In the background, as Bat out of Hell was released, The Dream Engine became Neverland, a post-apocalyptic Peter Pan story. In the 1990s, it became Bat out of Hell 2100. In 2008, the project was announced as Bat out of Hell. In 2017, it premiered in London.

After 49 years of toil, the love story of Strat (Glenn Adamson), a Peter Pan figure frozen at 18, and Raven (Kellie Gnauck), the daughter of a tyrannical landlord who seems to rule a post-apocalyptic New York, has finally made it to the stage.

As you might expect from such toil, correction, and re-branding, it’s entirely overworked. Steinman’s passion for the music and its meaning in his life, with themes of youth in revolt, freedom through music from convention, and love that changes you body and soul, has left him too close to the material. He is composer, lyricist and book writer of the musical, which now showcases primarily the musical from the Bat out of Hell Trilogy, with a few other notable hits (including It’s All Coming Back to Me Now, written by Steinman and covered by Celine Dion), and it’s clear that Steinman, whose gift has always been in music, couldn’t skilfully write the scenes connecting the story he’d believed in his whole life.

After mixed reviews in the UK, the US and abroad, the arena tour currently making one-night-only-stops around Australia – directed by Jay Scheib, who has been on board since 2017 – has slashed the book to its broadest strokes, cutting exposition, full scenes, set pieces and props. It barely makes sense as a story now; unless you look it up, you’ll have no idea who Strat’s gang of lost youths are or how they came to be “frozen” (a chemical spill, it turns out). It’s confusing, unsatisfying, and a little depressing: all that remains of the story are cliches, stereotypes and shortcuts, which undermine every character and narrative beat.

However, in an arena, with fire effects and confetti cannons and a tight, skilled, loud rock band (Michael Reed is the musical supervisor), the story is no longer the point. Everyone is there for the music.

Related: Meat Loaf was a spellbinding performer who fused sincerity with showmanship

And the music is still glorious. Adamson, a theatre performer from the UK, is a breathtaking rock vocalist, and Gnauck – originally from Australia, and the only Australian in the cast – rises to the punishing job of singing soaring rock, over and over, like it’s nothing; their duets, appropriately, are powerful. They make it all look far easier than it actually is to deliver.
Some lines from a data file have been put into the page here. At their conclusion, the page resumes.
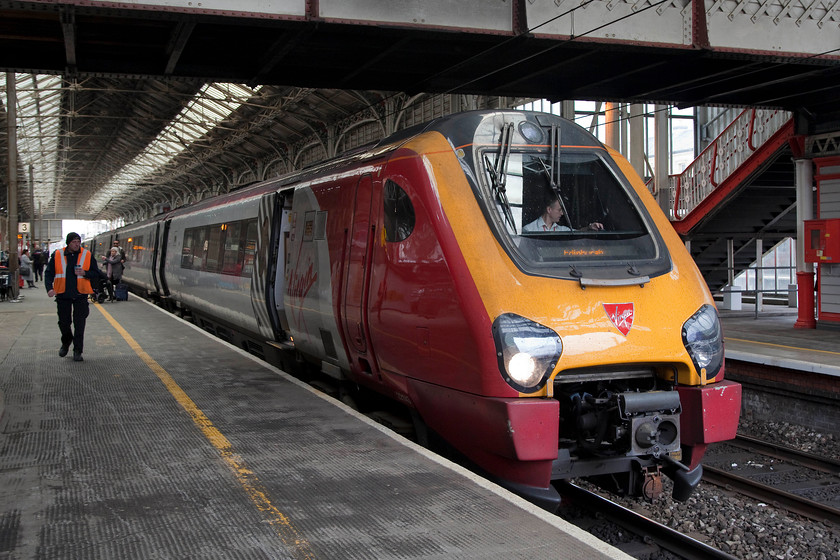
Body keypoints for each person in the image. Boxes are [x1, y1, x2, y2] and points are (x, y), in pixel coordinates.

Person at [45, 232, 104, 362]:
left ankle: (78, 350)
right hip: (63, 295)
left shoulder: (87, 255)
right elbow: (49, 273)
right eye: (74, 242)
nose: (77, 244)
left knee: (80, 324)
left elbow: (96, 273)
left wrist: (85, 273)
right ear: (68, 243)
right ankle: (66, 341)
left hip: (81, 295)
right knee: (64, 323)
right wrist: (49, 288)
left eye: (78, 241)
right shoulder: (58, 254)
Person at [522, 197, 604, 233]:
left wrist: (589, 228)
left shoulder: (561, 230)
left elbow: (577, 233)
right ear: (549, 209)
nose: (562, 213)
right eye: (559, 210)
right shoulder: (528, 230)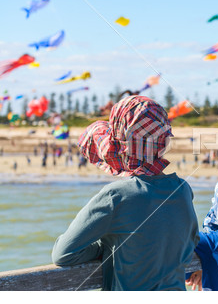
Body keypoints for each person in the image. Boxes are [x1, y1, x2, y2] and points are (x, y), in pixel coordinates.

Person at [52, 96, 199, 291]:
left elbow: (63, 254)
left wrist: (106, 248)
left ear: (120, 144)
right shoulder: (182, 189)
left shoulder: (116, 196)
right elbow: (190, 242)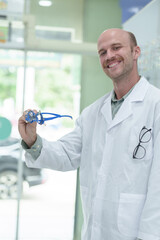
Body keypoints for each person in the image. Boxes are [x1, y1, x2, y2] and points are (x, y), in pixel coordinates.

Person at [18, 28, 160, 240]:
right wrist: (32, 140)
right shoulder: (93, 113)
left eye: (116, 48)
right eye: (102, 52)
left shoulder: (155, 105)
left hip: (137, 234)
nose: (109, 56)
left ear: (136, 52)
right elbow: (67, 155)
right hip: (95, 231)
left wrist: (149, 236)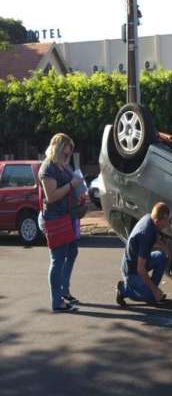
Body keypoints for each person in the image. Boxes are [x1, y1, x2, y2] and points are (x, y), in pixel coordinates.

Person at [39, 133, 84, 313]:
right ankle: (57, 301)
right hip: (54, 218)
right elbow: (51, 197)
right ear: (58, 148)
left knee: (72, 251)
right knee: (57, 259)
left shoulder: (62, 166)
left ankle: (63, 291)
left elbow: (69, 187)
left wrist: (80, 194)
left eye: (70, 152)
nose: (69, 155)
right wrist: (73, 185)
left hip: (66, 216)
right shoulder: (48, 168)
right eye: (67, 151)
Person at [116, 203, 171, 306]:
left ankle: (151, 291)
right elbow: (140, 269)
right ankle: (124, 289)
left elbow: (154, 239)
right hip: (131, 271)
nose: (167, 224)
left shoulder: (149, 218)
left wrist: (165, 248)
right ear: (157, 221)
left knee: (161, 257)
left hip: (139, 262)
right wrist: (155, 291)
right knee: (152, 296)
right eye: (166, 221)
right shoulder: (146, 234)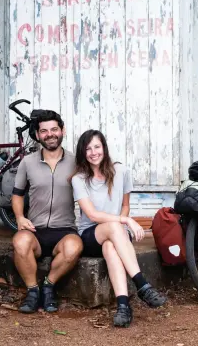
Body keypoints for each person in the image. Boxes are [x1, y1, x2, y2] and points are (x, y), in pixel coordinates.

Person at [71, 130, 167, 327]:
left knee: (110, 248)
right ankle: (142, 284)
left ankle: (123, 306)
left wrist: (123, 219)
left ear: (104, 148)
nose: (93, 152)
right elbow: (93, 215)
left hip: (116, 236)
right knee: (113, 229)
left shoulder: (121, 171)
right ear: (83, 153)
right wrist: (127, 221)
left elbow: (125, 205)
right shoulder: (79, 179)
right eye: (88, 149)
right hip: (91, 234)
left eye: (97, 147)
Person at [12, 110, 83, 314]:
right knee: (19, 242)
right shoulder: (28, 162)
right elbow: (17, 194)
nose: (50, 134)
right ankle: (33, 291)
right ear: (37, 134)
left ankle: (48, 286)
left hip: (65, 229)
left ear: (63, 131)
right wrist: (19, 218)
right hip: (35, 229)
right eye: (44, 131)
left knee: (73, 248)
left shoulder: (76, 161)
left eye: (54, 129)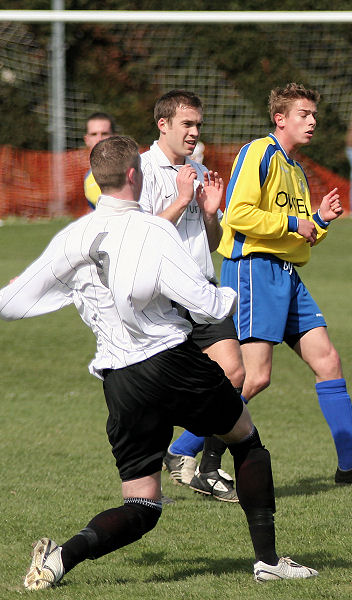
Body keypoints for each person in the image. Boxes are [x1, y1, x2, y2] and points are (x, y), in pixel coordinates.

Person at [0, 136, 318, 590]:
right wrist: (227, 294)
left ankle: (58, 561)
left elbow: (10, 302)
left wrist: (59, 290)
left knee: (142, 506)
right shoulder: (153, 230)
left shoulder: (73, 237)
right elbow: (206, 304)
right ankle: (267, 562)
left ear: (96, 179)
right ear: (136, 175)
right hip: (171, 362)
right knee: (246, 440)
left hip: (119, 380)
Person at [218, 83, 352, 486]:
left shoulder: (296, 170)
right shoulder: (258, 152)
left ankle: (350, 466)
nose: (312, 121)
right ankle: (185, 449)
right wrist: (295, 222)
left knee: (328, 360)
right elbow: (238, 214)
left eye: (314, 115)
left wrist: (320, 221)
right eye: (303, 114)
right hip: (254, 269)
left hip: (287, 274)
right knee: (254, 376)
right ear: (280, 119)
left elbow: (303, 235)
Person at [138, 90, 245, 503]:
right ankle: (154, 463)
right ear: (163, 124)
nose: (195, 132)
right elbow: (139, 238)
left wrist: (213, 213)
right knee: (165, 393)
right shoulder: (142, 171)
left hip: (203, 290)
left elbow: (213, 241)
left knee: (234, 373)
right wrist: (181, 202)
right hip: (163, 298)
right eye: (187, 124)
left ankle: (209, 468)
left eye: (198, 124)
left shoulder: (200, 170)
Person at [82, 112, 116, 210]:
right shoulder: (88, 179)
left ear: (114, 137)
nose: (99, 139)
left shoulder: (134, 170)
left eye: (104, 134)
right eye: (94, 134)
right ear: (87, 140)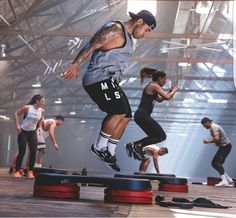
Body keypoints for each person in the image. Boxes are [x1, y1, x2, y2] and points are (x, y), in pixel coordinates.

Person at [63, 10, 156, 171]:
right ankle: (99, 147)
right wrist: (75, 65)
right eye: (147, 29)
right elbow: (92, 45)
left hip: (109, 80)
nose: (145, 34)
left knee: (127, 115)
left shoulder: (129, 37)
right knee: (118, 110)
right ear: (140, 21)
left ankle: (110, 152)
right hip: (97, 78)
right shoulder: (115, 29)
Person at [125, 67, 178, 160]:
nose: (165, 82)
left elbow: (160, 100)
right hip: (142, 115)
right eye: (165, 80)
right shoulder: (154, 86)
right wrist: (174, 90)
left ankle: (132, 145)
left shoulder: (153, 87)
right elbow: (167, 97)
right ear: (160, 78)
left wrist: (170, 91)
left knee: (155, 136)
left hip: (141, 116)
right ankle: (138, 146)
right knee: (162, 136)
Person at [13, 94, 44, 179]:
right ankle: (17, 171)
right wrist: (17, 126)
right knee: (22, 152)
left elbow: (41, 119)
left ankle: (30, 171)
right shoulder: (27, 107)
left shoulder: (41, 110)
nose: (43, 103)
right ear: (37, 101)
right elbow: (16, 113)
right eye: (42, 101)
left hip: (32, 133)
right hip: (23, 132)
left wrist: (39, 127)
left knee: (33, 152)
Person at [201, 117, 234, 187]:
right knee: (216, 164)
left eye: (204, 125)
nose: (204, 126)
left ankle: (225, 181)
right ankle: (229, 180)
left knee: (216, 163)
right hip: (224, 147)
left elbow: (217, 138)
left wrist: (208, 142)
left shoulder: (214, 127)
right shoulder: (213, 127)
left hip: (225, 147)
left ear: (207, 122)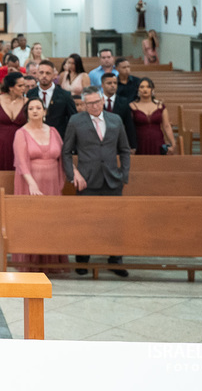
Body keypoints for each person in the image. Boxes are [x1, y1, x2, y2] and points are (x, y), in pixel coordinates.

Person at [62, 87, 131, 276]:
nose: (94, 106)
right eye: (90, 103)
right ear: (84, 104)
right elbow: (66, 152)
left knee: (114, 221)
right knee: (85, 220)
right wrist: (73, 175)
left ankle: (115, 260)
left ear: (102, 100)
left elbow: (124, 150)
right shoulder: (76, 121)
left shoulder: (115, 120)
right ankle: (83, 259)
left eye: (97, 102)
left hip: (112, 179)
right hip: (86, 179)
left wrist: (123, 175)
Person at [12, 98, 68, 272]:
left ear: (44, 112)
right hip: (30, 182)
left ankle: (50, 261)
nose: (35, 111)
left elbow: (63, 156)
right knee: (32, 221)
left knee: (50, 221)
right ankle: (30, 261)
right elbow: (21, 162)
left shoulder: (53, 131)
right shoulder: (21, 133)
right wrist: (32, 184)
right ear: (26, 113)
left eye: (38, 108)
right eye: (31, 108)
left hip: (52, 182)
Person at [0, 72, 27, 171]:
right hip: (0, 144)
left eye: (24, 85)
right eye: (20, 86)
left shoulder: (26, 102)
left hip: (20, 145)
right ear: (11, 87)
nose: (23, 88)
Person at [26, 60, 76, 138]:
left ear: (54, 75)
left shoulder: (65, 95)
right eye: (41, 72)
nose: (44, 76)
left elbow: (73, 119)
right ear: (37, 74)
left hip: (59, 139)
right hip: (34, 138)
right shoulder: (30, 94)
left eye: (48, 73)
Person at [129, 77, 176, 155]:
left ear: (152, 90)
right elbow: (129, 127)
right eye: (142, 87)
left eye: (148, 87)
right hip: (139, 142)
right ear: (138, 90)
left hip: (158, 141)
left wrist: (173, 143)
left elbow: (167, 126)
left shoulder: (160, 106)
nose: (145, 89)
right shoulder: (132, 106)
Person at [99, 72, 136, 150]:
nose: (113, 85)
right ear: (102, 85)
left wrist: (132, 145)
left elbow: (129, 124)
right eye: (109, 83)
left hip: (118, 142)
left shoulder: (124, 102)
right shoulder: (97, 101)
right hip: (100, 142)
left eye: (115, 83)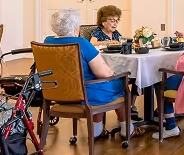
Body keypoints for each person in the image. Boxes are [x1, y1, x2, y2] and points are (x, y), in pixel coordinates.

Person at [44, 8, 128, 140]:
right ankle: (126, 129)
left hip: (57, 93)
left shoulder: (47, 41)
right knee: (119, 83)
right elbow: (105, 73)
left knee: (99, 84)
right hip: (85, 94)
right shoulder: (81, 43)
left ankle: (98, 130)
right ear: (76, 27)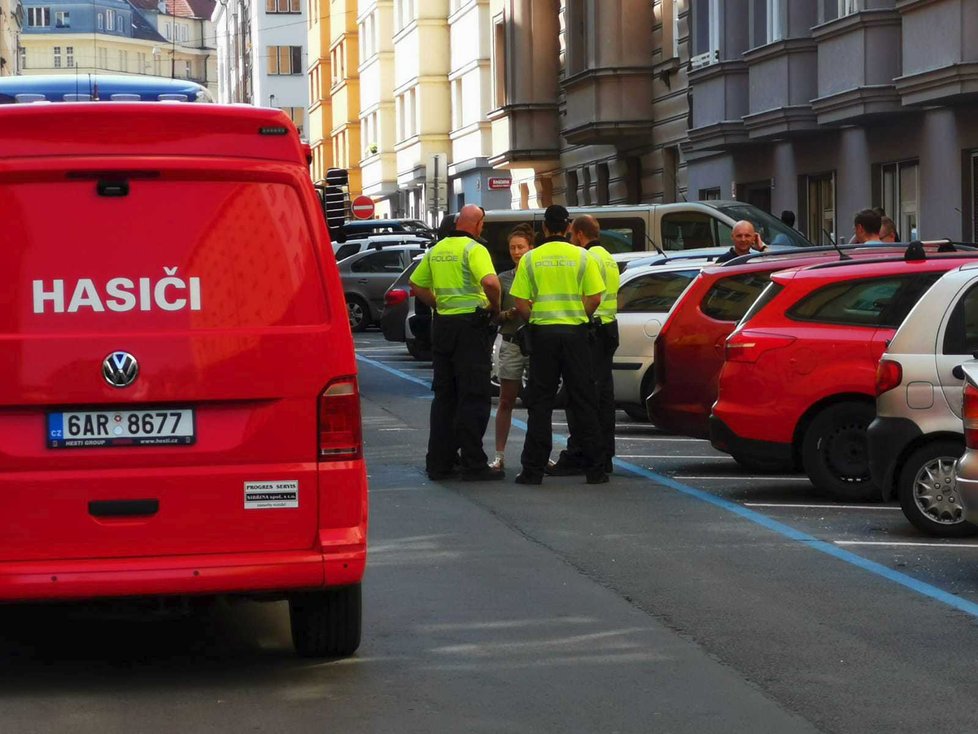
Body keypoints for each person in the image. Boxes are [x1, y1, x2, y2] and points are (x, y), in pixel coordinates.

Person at [510, 204, 608, 485]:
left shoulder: (530, 259)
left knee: (539, 403)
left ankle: (533, 470)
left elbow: (519, 301)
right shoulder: (582, 257)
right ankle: (595, 470)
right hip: (575, 334)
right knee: (584, 401)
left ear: (544, 228)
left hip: (543, 336)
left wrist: (536, 319)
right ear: (567, 228)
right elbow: (595, 298)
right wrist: (579, 316)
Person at [410, 204, 504, 481]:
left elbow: (416, 284)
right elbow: (491, 283)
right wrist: (494, 308)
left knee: (444, 396)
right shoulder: (474, 250)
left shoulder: (437, 250)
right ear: (477, 224)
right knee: (473, 395)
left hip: (444, 327)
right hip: (470, 329)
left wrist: (438, 304)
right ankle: (473, 463)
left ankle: (439, 462)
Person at [549, 215, 619, 475]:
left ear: (578, 234)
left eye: (571, 236)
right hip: (609, 328)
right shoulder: (608, 257)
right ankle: (604, 454)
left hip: (592, 329)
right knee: (603, 398)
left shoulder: (587, 258)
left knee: (580, 394)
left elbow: (590, 296)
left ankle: (580, 453)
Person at [489, 223, 535, 471]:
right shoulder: (503, 278)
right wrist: (509, 313)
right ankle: (499, 455)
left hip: (535, 344)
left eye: (521, 247)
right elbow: (494, 317)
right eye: (512, 247)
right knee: (506, 400)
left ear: (531, 248)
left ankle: (539, 452)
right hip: (511, 343)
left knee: (537, 401)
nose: (517, 252)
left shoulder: (538, 276)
The full cast is in great voice, but it’s Sharon Sexton, the Irish performer who plays Raven’s mother, Sloane, who you won’t be able to ignore. Onstage, she’s by far the most successful at translating the barely-there script into lines with personality and wit, and her vocal tone is stunning – when she’s reminiscing with her abusive, unpleasant husband about better times (Paradise by the Dashboard Light) and even reconciling with him for motivations that are never explained (I’d do Anything for Love (But I Won’t Do That)) – you believe her and champion her. Her voice, trained for the stage, soars in an arena.

The less said about the aspects of Bat Out of Hell that make it a musical, the better. The costumes somehow have both a deliberately outdated dystopic aesthetic and feel painfully dated, there are troubling instances of abuse used as a shortcut for character development, the character of Tink, refashioned as a younger boy in love with Strat, misses its mark (even though they no longer kill him off in this arena tour), and the choreography feels like a pastiche of Rock Eisteddfod earnestness and bedroom-mirror rock posturing.

But that music. It still gets under your skin. It can still move you, thrill you, make you feel a little more alive. What a shame that the musical itself gets in the way of its magic. What a little triumph that it can’t dull its effects.